Many epiphytes are adapted to life entirely above the ground

Rain forests contain many epiphytes (from the Greek words epi, meaning "upon," and phyton, meaning "plant"), which are plants that grow independently on other plants (fig. 7.19). Common epiphytes include orchids, staghorn ferns (Platycerium bifurcatum), and even some cacti. These plants grow slowly and must absorb their nutrients through aerial roots from sources other than the soil or the plant on which they grow. Aerial roots are adventitious roots formed by aboveground structures such as stems.

Aerial roots have different functions in different kinds of plants:

K Water retention. The epidermis of roots of some epiphytic orchids is almost impermeable to water. The primary functions of the epidermis are mechanical protection of the internal tissues and the retention of water in the root.

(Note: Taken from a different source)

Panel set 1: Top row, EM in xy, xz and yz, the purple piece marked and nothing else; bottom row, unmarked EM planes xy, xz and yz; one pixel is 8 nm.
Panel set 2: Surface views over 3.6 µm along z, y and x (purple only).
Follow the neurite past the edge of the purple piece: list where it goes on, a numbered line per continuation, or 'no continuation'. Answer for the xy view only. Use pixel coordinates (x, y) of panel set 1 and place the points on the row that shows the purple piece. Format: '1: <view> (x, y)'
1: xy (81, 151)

K Photosynthesis. In plants such as philodendron, vanilla orchid, and several aquatic plants, the roots are photo-synthetic. In orchids such as Microcoelia smithii, aerial roots are flat and green and look remarkably like shoots.

K Support. Prop roots are supportive aerial roots that grow into the soil; they are common in plants that grow in mudflats, such as banyan trees (Ficus benghalensis), as well as in plants such as corn (see fig. 7.3). Banyan trees can produce thousands of prop roots that grow down from horizontal stems and form pillarlike supports. Roots of the flowering plants called ball moss and English ivy anchor the plant's shoot to the tree on which it grows. Shallow-rooted tropical trees such as Khaya and fig (Ficus) produce remarkable buttress roots at the base of their trunks (fig. 7.20). These planklike roots are often more than 4 meters high and are specialized for support. They contain large amounts of fibers.

Bird's-nest ferns (Asplenium nidus) accumulate rainfall and litter between their closely packed leaves; the ferns get their nutrients by growing roots among these leaves. One of the most specialized epiphytes is Spanish moss (Tillandsia us-neoides), which grows throughout the southeastern United States. These flowering plants lack roots; they absorb water and nutrients through hairs that coat their stems and leaves.